Saved data entries:
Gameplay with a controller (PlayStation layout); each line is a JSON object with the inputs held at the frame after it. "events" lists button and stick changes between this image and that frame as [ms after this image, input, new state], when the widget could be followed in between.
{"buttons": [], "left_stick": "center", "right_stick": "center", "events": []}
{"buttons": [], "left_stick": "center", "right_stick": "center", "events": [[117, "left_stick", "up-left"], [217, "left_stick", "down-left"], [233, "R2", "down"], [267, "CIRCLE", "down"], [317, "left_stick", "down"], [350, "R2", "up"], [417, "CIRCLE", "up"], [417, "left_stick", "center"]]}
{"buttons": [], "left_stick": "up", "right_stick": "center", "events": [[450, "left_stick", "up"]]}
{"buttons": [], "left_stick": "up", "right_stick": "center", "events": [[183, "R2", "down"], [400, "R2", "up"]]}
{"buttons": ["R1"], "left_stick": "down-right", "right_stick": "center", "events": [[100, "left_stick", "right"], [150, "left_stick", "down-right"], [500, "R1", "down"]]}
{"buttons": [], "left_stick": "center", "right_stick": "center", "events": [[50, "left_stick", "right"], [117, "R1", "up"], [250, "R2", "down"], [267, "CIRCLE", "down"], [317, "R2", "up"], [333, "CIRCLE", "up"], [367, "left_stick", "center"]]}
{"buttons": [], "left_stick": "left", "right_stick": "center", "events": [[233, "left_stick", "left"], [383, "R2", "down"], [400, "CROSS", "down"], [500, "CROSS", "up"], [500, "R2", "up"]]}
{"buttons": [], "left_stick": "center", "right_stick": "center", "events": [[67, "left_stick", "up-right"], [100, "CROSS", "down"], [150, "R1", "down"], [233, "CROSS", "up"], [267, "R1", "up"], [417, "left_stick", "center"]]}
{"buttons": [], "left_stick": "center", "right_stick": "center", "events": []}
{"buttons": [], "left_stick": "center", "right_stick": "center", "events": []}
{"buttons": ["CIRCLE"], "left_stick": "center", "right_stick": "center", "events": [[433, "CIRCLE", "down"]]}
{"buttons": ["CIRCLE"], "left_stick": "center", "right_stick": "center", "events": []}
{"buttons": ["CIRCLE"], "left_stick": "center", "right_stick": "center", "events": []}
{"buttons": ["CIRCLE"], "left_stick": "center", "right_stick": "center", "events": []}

What the exercise asks:
If a line in the records has the word "CROSS", copy that line.

Result of this task:
{"buttons": [], "left_stick": "left", "right_stick": "center", "events": [[233, "left_stick", "left"], [383, "R2", "down"], [400, "CROSS", "down"], [500, "CROSS", "up"], [500, "R2", "up"]]}
{"buttons": [], "left_stick": "center", "right_stick": "center", "events": [[67, "left_stick", "up-right"], [100, "CROSS", "down"], [150, "R1", "down"], [233, "CROSS", "up"], [267, "R1", "up"], [417, "left_stick", "center"]]}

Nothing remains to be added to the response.